* TO-DO ITEM *
Report every line from the material that contains the word "Factorized".

* DATA *
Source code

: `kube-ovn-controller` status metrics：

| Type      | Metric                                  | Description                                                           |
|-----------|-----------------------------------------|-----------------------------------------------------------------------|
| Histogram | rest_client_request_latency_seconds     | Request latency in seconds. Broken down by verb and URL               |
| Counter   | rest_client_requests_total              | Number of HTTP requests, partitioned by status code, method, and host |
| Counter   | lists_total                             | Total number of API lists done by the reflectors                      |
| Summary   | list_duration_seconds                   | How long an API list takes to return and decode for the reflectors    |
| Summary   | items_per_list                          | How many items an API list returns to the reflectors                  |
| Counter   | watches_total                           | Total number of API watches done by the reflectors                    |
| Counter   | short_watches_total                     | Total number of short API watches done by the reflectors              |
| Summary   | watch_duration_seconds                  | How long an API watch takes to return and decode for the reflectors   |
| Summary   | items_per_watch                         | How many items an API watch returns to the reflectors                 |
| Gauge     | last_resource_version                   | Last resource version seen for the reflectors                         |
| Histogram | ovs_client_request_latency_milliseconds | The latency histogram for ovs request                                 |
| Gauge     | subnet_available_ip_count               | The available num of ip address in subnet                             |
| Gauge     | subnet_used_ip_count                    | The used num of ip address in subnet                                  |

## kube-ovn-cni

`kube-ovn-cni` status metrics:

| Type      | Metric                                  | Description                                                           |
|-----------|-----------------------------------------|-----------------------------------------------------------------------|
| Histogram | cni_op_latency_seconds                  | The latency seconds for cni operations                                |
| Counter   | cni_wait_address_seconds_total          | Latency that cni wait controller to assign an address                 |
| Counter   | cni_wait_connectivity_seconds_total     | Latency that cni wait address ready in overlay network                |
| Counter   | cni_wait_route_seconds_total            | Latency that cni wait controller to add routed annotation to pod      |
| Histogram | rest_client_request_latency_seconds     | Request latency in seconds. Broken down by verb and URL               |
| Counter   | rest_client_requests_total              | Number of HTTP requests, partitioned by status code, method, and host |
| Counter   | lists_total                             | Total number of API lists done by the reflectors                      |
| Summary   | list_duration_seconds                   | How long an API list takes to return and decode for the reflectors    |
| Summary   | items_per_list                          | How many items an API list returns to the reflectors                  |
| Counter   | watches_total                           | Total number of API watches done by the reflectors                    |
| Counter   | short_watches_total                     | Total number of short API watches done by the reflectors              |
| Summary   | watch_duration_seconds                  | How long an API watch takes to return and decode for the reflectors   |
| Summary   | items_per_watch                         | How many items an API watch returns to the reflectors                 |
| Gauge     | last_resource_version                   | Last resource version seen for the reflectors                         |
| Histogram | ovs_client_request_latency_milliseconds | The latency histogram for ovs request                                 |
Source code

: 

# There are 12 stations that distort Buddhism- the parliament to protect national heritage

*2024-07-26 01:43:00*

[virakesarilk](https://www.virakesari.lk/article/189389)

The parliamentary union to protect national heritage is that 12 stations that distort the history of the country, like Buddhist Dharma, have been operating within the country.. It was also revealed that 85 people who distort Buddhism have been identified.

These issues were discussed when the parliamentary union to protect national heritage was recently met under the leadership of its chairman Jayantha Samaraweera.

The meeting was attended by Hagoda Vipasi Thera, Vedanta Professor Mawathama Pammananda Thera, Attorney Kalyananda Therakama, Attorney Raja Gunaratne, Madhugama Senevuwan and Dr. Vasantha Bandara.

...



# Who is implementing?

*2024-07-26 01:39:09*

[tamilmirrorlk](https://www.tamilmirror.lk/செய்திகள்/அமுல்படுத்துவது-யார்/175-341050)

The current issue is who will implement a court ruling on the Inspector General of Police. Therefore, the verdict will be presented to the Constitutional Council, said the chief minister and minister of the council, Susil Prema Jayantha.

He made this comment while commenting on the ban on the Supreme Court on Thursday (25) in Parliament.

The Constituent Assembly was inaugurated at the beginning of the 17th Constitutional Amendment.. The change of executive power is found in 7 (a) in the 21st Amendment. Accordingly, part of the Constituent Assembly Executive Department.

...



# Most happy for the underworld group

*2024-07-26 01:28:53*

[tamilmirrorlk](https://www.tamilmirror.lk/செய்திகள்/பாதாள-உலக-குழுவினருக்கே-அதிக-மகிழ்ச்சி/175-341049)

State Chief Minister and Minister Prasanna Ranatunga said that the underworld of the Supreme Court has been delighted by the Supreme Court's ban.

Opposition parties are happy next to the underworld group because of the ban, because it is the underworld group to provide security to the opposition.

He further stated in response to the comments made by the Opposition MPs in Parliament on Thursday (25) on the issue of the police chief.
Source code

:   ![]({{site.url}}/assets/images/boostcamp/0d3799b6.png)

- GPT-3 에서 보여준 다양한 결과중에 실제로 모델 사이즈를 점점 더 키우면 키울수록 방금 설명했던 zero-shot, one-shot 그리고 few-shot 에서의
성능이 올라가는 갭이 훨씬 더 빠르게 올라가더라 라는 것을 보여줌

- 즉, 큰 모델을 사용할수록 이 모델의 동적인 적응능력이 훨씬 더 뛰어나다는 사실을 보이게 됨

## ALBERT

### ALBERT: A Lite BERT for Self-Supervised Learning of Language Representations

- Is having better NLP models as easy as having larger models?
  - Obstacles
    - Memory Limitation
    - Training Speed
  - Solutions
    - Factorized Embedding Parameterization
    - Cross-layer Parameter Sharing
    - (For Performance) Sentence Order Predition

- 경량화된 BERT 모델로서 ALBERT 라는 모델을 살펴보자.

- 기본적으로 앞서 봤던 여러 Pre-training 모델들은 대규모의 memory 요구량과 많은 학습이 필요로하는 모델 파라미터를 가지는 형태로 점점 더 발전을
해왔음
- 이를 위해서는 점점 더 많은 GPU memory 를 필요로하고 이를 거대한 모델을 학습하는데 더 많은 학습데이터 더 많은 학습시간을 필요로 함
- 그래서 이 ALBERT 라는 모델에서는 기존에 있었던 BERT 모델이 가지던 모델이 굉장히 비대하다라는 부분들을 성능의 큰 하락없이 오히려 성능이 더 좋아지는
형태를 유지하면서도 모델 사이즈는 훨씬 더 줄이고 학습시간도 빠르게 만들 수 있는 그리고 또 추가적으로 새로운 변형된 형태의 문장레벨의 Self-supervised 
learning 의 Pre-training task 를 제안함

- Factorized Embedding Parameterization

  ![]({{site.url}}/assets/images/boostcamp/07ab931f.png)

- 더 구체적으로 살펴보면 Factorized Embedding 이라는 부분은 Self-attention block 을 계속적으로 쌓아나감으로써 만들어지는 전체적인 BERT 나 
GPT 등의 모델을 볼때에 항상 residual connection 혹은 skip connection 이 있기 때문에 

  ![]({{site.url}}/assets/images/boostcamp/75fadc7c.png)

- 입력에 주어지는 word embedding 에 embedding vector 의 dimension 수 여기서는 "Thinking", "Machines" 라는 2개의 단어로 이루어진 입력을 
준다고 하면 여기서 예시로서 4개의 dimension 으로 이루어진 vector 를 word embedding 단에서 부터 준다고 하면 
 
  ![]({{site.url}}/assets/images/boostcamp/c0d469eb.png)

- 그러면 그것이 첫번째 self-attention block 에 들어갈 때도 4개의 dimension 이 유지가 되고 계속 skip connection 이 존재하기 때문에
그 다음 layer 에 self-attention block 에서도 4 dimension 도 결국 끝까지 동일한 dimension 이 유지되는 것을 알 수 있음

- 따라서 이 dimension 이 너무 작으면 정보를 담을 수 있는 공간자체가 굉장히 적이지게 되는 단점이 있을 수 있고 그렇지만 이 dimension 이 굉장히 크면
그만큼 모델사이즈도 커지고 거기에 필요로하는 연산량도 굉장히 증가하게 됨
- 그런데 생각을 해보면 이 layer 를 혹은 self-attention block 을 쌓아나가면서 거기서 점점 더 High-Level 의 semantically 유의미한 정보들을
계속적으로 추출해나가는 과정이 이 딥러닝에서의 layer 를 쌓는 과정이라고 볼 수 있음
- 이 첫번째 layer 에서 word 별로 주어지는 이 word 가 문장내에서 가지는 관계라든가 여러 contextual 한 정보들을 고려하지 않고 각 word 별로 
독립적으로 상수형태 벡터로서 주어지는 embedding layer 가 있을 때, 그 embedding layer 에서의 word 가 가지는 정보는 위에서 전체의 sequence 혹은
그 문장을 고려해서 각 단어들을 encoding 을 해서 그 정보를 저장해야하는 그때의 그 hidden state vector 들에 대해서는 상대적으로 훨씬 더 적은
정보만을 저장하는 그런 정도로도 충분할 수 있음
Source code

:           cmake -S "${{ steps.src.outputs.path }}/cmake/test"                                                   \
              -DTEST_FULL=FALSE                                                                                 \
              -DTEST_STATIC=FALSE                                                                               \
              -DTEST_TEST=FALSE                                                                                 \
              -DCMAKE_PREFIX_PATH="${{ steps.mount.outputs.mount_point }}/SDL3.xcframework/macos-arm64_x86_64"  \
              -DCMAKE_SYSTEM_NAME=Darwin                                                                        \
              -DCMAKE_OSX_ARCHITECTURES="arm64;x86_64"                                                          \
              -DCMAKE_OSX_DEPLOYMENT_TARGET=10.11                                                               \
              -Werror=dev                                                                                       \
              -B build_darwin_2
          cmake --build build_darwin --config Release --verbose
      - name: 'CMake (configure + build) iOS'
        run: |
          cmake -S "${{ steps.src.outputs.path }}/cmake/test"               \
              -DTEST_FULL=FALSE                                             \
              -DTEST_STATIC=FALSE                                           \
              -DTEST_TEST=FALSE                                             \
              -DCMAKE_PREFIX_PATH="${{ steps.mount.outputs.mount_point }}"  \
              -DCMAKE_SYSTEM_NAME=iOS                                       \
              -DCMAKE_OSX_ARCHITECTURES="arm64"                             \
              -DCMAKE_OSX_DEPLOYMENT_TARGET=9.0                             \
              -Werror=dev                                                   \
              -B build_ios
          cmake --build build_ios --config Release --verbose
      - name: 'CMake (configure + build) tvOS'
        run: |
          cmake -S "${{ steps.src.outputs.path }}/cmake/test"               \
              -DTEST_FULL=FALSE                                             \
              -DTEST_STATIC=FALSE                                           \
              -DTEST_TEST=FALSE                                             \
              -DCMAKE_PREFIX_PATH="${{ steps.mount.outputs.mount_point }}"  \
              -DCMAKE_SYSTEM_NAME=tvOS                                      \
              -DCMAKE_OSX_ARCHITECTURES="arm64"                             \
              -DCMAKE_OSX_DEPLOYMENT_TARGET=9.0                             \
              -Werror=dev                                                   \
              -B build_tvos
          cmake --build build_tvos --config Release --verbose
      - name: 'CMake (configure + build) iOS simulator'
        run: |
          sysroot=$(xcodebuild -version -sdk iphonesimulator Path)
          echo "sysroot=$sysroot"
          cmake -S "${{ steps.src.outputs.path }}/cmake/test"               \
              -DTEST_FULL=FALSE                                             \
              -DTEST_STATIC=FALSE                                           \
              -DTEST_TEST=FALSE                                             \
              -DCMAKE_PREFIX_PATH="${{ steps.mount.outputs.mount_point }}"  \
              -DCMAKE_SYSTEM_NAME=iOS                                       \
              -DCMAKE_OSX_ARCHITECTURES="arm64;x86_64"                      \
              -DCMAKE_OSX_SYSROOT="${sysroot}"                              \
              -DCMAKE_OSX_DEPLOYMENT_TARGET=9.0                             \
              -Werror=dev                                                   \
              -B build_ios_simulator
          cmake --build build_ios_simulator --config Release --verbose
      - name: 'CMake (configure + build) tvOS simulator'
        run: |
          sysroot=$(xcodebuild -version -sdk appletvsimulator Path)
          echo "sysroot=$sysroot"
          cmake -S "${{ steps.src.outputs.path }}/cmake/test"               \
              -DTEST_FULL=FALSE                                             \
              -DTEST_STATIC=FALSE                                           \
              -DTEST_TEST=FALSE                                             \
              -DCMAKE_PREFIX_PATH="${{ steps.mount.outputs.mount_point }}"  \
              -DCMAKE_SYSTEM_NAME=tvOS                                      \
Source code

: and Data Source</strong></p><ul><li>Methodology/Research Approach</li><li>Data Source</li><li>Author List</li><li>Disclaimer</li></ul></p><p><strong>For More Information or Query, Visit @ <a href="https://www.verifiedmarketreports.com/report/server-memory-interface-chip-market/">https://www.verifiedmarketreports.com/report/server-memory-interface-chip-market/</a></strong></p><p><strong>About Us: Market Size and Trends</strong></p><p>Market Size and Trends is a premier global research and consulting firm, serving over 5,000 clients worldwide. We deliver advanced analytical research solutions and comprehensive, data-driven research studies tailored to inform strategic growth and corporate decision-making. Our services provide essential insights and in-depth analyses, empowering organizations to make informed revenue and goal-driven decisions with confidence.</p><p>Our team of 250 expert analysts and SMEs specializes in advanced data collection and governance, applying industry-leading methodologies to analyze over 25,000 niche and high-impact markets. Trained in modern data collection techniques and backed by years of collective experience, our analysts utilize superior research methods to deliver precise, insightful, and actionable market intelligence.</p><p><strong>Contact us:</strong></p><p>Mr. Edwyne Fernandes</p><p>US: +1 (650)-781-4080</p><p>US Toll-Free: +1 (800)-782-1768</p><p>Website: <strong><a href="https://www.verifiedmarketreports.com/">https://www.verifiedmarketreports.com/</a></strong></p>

* ANSWER FOR THIS EXERCISE *
    - Factorized Embedding Parameterization
- Factorized Embedding Parameterization
- 더 구체적으로 살펴보면 Factorized Embedding 이라는 부분은 Self-attention block 을 계속적으로 쌓아나감으로써 만들어지는 전체적인 BERT 나 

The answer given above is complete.